What is being asked: For the data below, transcribe the part that opens with the line containing "The frame dimensions come to 800×536." and closes with the line containing "the black cow at (left=267, top=35, right=480, bottom=169), 4.93", exactly and with no pictures.

□ □ □ □ □

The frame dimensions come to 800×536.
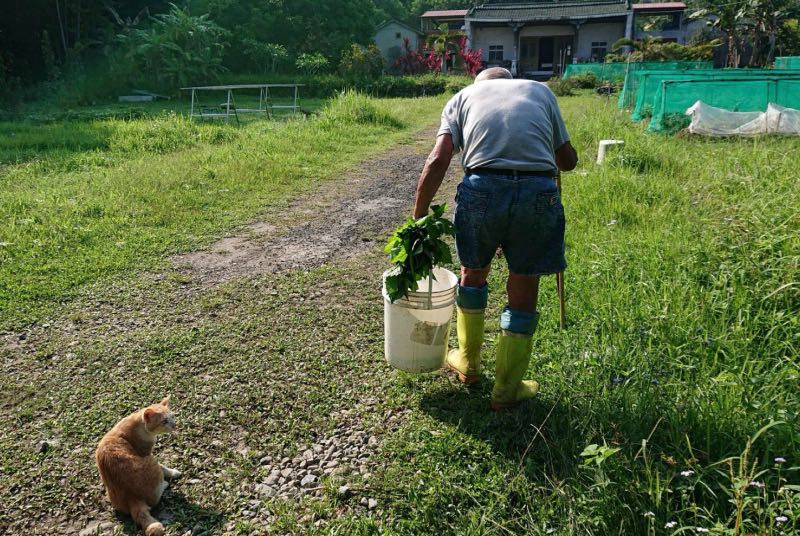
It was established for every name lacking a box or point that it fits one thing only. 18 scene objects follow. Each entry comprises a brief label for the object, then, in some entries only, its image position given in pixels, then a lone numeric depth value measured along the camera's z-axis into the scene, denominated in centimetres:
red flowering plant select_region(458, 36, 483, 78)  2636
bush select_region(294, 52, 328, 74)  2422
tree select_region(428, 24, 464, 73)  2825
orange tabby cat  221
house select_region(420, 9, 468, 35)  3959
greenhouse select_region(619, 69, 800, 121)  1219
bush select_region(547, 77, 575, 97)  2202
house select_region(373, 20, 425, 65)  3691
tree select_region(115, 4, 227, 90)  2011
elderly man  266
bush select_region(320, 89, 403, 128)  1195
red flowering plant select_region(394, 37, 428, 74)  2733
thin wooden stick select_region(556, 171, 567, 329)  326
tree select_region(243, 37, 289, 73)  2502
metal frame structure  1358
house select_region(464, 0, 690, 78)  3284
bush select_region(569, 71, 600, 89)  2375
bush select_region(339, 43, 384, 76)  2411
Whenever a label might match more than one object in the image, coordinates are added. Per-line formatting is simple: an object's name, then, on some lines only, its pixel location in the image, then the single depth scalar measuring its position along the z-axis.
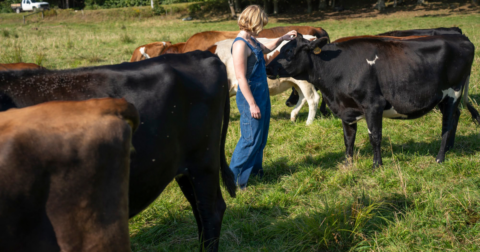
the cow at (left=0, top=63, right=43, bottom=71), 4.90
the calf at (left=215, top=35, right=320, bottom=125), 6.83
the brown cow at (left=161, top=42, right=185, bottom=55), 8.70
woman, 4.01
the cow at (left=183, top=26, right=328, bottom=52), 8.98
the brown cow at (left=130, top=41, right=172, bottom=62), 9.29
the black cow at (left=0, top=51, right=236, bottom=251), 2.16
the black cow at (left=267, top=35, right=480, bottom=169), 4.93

□ □ □ □ □

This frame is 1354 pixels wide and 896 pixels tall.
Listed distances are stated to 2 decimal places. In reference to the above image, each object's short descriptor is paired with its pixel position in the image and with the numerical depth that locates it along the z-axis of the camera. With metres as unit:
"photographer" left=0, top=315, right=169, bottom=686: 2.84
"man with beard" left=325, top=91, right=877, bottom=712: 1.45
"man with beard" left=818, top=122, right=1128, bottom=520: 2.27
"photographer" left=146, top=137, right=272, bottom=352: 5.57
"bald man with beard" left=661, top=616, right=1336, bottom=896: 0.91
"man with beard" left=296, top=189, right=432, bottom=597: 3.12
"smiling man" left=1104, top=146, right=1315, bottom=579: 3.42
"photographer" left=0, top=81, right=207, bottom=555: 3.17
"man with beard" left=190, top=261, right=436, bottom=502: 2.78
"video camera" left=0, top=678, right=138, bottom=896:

□ □ □ □ □

Expected answer:
The frame dimensions come to 800×536.
It was established for every name lacking a box or point that it fits one thing only. 18 scene objects follow. Each entry comprises a brief label for the object, then, in some entries only, its image position given in pixels, then a lone numeric depth value measured along the camera's z-axis into the scene, denominated in centimetres:
red flowering plant select_region(458, 36, 483, 78)  2636
bush select_region(294, 52, 328, 74)  2422
tree select_region(428, 24, 464, 73)  2825
orange tabby cat  221
house select_region(420, 9, 468, 35)  3959
greenhouse select_region(619, 69, 800, 121)  1219
bush select_region(547, 77, 575, 97)  2202
house select_region(373, 20, 425, 65)  3691
tree select_region(115, 4, 227, 90)  2011
elderly man  266
bush select_region(320, 89, 403, 128)  1195
red flowering plant select_region(394, 37, 428, 74)  2733
thin wooden stick select_region(556, 171, 567, 329)  326
tree select_region(243, 37, 289, 73)  2502
metal frame structure  1358
house select_region(464, 0, 690, 78)  3284
bush select_region(569, 71, 600, 89)  2375
bush select_region(339, 43, 384, 76)  2411
Whenever a label might match more than one object in the image, coordinates are added. Per-line formatting is simple: an object's name, then, on some lines only, its pixel location in the image, then the single depth scalar measuring its position along the z-axis.
the cow at (left=0, top=63, right=43, bottom=71), 4.90
the calf at (left=215, top=35, right=320, bottom=125), 6.83
the brown cow at (left=161, top=42, right=185, bottom=55), 8.70
woman, 4.01
the cow at (left=183, top=26, right=328, bottom=52), 8.98
the brown cow at (left=130, top=41, right=172, bottom=62), 9.29
the black cow at (left=0, top=51, right=236, bottom=251), 2.16
the black cow at (left=267, top=35, right=480, bottom=169), 4.93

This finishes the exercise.